平成18年4月、朝の小田急線で防衛医大・名倉正博教授
が女子高生(当時17歳)の下半身を触ったとして逮捕、
起訴された・・。
名倉教授は一貫して無罪を主張したものの、1、2審判決
とも女子高生の供述の信用性を認めて懲役1年10月の
実刑判決を下されたため、上告していた名倉教授を
4月14日、最高裁は逆転無罪とした。

今まで、痴漢事件の裁判は女性側の供述だけが証拠である
場合が多く、男性側が【やってない】と言っても取り合って
もらえない・・。そして、女性側がやられたという証拠を
出す必要はなく、男性側がやっていない事を証明しなくては
いけないという難しさ・・。

今回の裁判も、名倉教授は一貫して無罪を主張、否認していた。
で、名倉教授がやっていない事を証明できない上で、被害者の
女子高生の供述内容が信用できるか?が争点だった。
そして、最高裁の結論は、

【痴漢被害を受けていた女子高生が、途中駅でいったん
 車外に出たが、その車両を替えず、再び男性教授のいる
 車両に乗っただけでなく、その男性教授のそばに乗った
 とする内容が不自然である】

要は、女子高生が

【有効な防御をしなかった事が不自然、すなわち→女子高生
 の供述内容に疑いがある=犯罪の証明が十分でない】

という事だ。

◇ ◇ ◇

取り組む課題:
[1] 痴漢裁判の抜粋によると、最高裁が女子高生の供述内容に疑いがあると判断したのはなぜですか。1〜3文で説明してください。
[2] 痴漢裁判の抜粋について、次の問いに答えてください。
(a) 事件が起きたとされるのは朝のどの路線ですか。
(b) 1、2審で名倉教授に下された判決はどのような刑でしたか。
(c) 最高裁が逆転無罪としたのは何月何日ですか。
[3] 痴漢裁判の抜粋の最後の文に続けて、その後の文章を書いてください。
記録を見なくても解けます。

◇ ◇ ◇

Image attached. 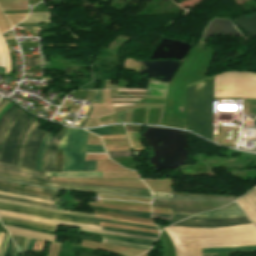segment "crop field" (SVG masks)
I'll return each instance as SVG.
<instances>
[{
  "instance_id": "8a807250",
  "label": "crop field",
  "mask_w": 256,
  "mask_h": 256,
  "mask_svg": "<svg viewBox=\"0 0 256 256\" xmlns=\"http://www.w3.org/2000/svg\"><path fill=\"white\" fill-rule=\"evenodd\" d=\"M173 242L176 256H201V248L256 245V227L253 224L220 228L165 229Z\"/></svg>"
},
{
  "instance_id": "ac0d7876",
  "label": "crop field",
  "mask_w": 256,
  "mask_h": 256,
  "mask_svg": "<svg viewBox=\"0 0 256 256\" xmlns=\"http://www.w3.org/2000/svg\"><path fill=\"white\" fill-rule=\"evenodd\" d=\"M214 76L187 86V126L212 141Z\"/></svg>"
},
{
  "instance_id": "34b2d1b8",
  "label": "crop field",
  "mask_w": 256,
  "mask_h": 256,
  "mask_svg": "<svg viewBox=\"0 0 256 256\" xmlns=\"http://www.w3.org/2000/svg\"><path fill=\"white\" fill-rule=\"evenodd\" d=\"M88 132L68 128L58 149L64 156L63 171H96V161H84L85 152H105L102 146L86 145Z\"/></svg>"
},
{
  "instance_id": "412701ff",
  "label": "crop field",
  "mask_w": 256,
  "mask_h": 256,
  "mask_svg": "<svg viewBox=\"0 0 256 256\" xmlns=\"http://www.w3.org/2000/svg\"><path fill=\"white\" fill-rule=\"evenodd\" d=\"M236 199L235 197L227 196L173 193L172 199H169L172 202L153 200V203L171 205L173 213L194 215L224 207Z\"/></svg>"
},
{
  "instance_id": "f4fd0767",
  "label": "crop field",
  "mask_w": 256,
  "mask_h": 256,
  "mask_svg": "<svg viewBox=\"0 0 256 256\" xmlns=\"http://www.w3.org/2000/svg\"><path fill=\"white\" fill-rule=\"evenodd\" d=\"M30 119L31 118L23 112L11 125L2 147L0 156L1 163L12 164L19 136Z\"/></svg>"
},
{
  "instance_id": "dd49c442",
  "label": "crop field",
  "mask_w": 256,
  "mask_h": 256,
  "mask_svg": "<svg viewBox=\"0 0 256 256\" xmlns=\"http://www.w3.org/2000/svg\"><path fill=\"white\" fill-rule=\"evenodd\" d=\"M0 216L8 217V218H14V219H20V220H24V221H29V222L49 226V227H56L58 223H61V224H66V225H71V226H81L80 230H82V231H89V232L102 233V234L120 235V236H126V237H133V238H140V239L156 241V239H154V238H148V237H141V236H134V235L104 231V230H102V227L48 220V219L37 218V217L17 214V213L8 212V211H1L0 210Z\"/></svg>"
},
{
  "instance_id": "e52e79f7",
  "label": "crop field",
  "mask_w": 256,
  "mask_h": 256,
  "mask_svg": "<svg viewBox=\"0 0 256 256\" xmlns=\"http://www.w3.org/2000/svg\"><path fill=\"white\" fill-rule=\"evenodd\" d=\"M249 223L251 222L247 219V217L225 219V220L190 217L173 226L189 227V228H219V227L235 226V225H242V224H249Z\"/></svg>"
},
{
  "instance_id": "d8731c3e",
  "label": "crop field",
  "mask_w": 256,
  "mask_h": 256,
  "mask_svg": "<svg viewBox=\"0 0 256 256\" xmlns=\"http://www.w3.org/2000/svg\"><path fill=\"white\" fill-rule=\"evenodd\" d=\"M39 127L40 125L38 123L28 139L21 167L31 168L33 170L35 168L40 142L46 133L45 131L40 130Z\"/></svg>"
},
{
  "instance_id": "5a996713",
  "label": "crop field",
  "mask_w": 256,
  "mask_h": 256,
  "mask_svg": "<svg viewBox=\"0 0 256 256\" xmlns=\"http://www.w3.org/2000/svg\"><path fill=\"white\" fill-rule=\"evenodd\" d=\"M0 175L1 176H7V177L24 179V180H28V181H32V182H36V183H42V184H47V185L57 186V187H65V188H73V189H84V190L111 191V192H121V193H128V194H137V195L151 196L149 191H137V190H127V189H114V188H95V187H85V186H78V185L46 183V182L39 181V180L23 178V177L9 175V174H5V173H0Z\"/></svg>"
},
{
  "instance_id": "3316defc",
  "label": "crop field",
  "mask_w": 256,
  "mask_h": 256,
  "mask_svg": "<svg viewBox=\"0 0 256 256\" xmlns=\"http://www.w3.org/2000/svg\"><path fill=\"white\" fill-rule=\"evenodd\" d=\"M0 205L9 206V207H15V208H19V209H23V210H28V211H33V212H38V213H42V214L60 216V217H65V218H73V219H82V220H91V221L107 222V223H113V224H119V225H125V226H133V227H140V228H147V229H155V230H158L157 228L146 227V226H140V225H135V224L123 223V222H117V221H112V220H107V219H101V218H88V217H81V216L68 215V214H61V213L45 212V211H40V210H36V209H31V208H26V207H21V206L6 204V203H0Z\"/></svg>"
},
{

◇ ◇ ◇

課題の解答:
[1] 女子高生が途中駅でいったん車外に出たのに車両を替えず、再び男性教授のいる車両に、しかもその教授のそばに乗ったという内容が不自然だとされたからです。有効な防御をしなかったことが不自然であるため、供述に疑いがあり、犯罪の証明が十分でないと結論づけられました。

[2]
(a) 小田急線
(b) 懲役1年10月の実刑
(c) 4月14日

[3]
よって、【犯行を行ったと断定するには疑いが残る】ので、

【疑わしきは被告人の利益に】

という刑事裁判の原則に基づいた裁判となった。

ただ、この裁判・・男性陣のこれから起こりえる冤罪が減る!
と安堵してはいけない。こんな内容でも、5人の裁判官のうち
3人が教授の無罪を認めたが、残りの2人は女子高生の供述は
信用できるとして、反対意見を述べるというきわどい判断で
あったという事・・。

仮に、女子高生が

【車外に出たら、混雑した小田急線にもう一度乗り込めない
 かもしれなかったし、そうなると学校に遅れるかも
 しれなかったので、車外に出ず、じっと耐え続けた】

という内容だったりしたら、どうだったのか?
通勤時間帯の小田急線に乗った事がある人間ならわかると
思うが、混雑のすごい町田駅なんかだったら、一度車外に
出たら、男の自分でももう一度その車両に乗り込めるか?
わからない・・。さらに、もうひと車両前後した車両に
改めて乗り込むなど、至難の業だ。
となると、例え、本当に教授がやっておらず、女子高生の
【〜じっと耐え続けた】話が全面的に作り話だったとしても、
供述の信憑性という事を考えると、女子高生の供述が
指示される可能性は高いのだ。
ここに、証拠に乏しい痴漢事件の審理の難しさというか、
まだまだ冤罪の恐怖が残されているのだ。

このブログでも、2006年4月12日に【痴漢賠償請求訴訟】
https://www.hearts.jp/user-cgi-bin/diarypro/diary.cgi?no=638
という題名で詳細を書いているが、この女子高生の裁判など
足下にも及ばないような裁判が、依然まかり通っているが現状だ。
この沖田さんに関しては、刑事事件では不起訴なのに、民事では
1、2審で逆に痴漢行為を認定という驚くべき内容。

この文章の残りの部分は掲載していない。